*REQUIRED ACTION*
Keep only the lines of the data below that contain "used", and copy them.

*Saved entries*
■ ■ ■ ■ ■ ■ ■

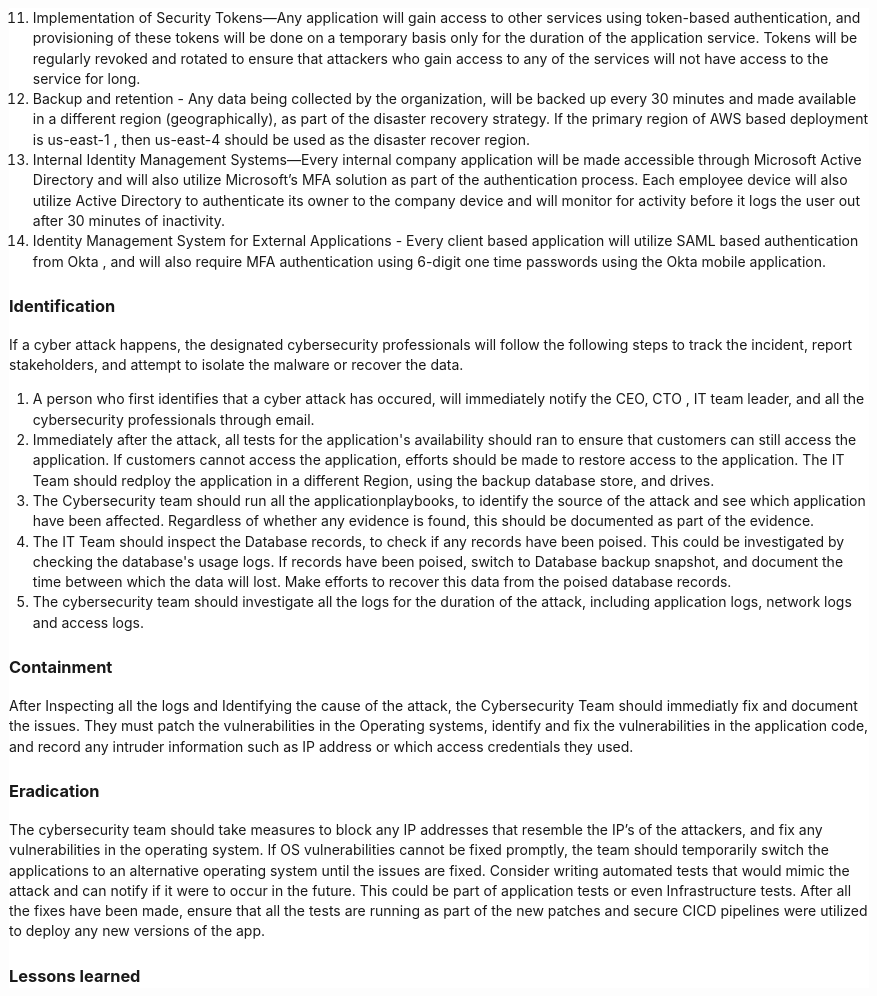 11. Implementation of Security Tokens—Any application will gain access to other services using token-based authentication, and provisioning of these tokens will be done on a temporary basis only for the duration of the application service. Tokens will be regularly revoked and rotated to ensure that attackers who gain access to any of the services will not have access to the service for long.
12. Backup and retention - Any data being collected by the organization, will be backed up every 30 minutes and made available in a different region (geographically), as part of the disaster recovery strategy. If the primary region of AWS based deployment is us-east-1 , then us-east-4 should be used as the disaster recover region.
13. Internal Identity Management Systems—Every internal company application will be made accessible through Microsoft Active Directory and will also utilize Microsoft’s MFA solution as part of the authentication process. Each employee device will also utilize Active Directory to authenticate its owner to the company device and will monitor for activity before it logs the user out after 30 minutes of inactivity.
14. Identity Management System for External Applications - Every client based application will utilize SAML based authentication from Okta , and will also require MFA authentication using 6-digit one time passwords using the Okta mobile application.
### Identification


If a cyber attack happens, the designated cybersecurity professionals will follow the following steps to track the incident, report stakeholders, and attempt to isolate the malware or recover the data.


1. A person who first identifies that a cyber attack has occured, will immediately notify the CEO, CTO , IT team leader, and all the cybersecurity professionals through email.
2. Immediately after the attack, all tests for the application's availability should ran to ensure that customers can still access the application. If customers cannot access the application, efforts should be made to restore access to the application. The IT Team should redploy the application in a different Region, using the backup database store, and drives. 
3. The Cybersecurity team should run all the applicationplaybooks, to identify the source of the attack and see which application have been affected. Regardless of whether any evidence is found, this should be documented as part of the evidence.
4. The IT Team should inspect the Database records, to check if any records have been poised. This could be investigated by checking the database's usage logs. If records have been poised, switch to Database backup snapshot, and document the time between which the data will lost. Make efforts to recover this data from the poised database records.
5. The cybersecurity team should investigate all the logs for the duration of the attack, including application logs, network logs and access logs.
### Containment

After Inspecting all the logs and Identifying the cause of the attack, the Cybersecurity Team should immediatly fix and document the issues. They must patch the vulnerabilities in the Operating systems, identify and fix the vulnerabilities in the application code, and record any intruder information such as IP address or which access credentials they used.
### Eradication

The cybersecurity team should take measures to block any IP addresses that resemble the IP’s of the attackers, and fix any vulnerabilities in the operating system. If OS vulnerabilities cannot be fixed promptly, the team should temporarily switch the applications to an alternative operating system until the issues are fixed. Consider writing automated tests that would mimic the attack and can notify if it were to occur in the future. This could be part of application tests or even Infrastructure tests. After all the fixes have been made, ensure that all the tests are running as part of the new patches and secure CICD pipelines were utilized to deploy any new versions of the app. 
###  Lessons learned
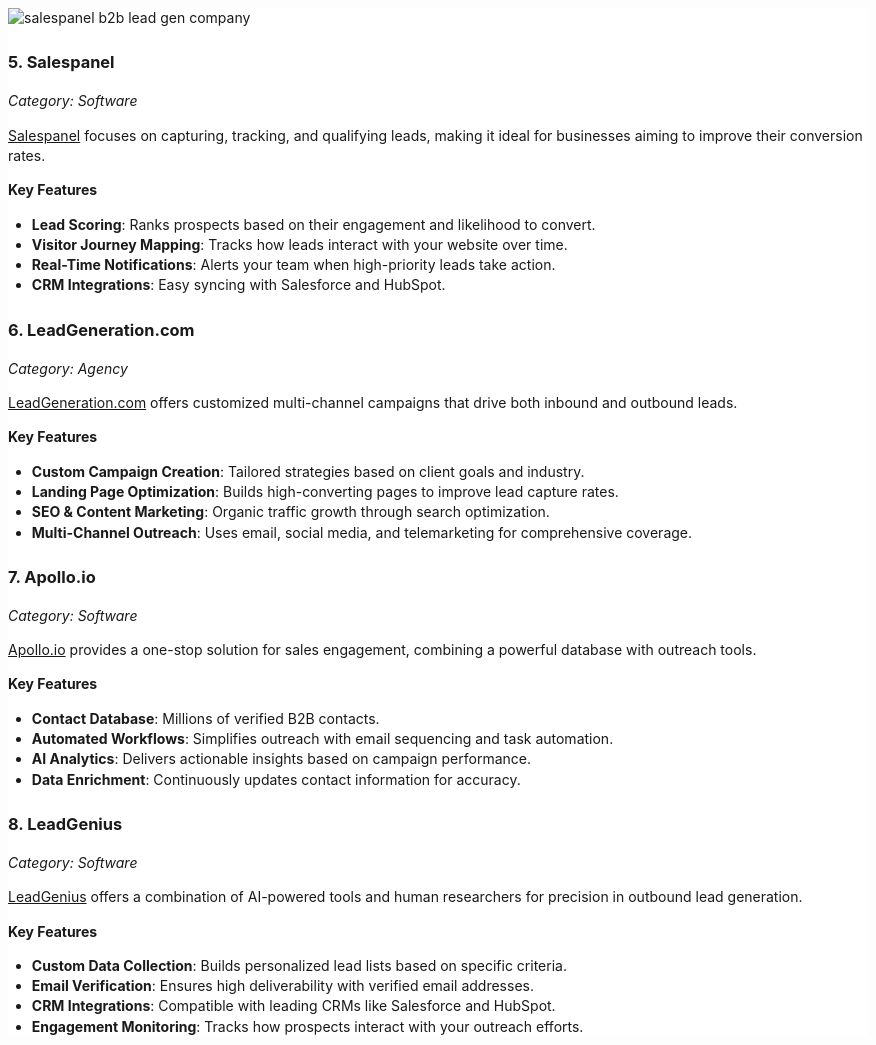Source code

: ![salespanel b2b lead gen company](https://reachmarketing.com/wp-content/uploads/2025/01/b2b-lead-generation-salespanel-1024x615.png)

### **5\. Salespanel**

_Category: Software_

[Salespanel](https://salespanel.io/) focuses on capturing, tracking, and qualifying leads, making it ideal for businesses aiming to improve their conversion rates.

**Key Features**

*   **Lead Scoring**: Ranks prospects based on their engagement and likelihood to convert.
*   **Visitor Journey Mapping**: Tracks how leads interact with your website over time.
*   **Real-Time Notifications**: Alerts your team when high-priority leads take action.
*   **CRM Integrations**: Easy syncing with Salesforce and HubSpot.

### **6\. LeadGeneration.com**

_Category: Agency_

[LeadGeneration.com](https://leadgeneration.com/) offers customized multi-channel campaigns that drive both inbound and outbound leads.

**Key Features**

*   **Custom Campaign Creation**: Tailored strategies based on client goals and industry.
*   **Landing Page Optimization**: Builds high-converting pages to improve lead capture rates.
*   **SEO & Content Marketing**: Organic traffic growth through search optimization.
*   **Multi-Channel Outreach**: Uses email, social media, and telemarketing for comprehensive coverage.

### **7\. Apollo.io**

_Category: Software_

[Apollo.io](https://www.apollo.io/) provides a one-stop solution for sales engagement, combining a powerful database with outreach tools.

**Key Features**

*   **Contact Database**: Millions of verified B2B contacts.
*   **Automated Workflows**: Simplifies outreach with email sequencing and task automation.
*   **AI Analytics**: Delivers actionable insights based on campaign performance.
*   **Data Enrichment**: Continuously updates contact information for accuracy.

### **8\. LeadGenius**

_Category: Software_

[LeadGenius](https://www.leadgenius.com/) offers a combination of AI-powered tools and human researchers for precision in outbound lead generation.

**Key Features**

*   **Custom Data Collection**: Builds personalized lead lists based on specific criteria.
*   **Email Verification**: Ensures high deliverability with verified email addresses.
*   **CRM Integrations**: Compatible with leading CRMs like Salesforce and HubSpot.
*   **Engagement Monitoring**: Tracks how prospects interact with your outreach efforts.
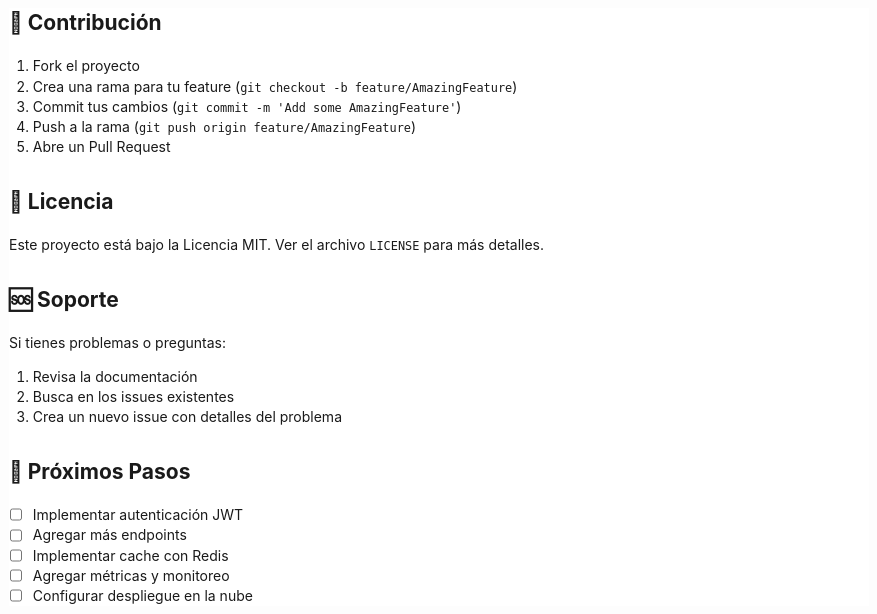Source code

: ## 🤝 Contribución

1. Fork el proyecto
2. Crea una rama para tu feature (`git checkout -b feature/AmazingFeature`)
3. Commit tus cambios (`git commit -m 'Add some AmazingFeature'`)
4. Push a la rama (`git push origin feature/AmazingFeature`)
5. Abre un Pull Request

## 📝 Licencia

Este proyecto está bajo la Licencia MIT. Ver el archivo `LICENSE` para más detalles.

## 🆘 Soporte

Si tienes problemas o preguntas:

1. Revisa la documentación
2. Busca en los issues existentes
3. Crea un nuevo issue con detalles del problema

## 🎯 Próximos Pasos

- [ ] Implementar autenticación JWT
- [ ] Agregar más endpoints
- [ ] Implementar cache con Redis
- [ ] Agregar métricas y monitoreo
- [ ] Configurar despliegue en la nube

■ ■ ■ ■ ■ ■ ■

*ANSWER SECTION*
12. Backup and retention - Any data being collected by the organization, will be backed up every 30 minutes and made available in a different region (geographically), as part of the disaster recovery strategy. If the primary region of AWS based deployment is us-east-1 , then us-east-4 should be used as the disaster recover region.
After Inspecting all the logs and Identifying the cause of the attack, the Cybersecurity Team should immediatly fix and document the issues. They must patch the vulnerabilities in the Operating systems, identify and fix the vulnerabilities in the application code, and record any intruder information such as IP address or which access credentials they used.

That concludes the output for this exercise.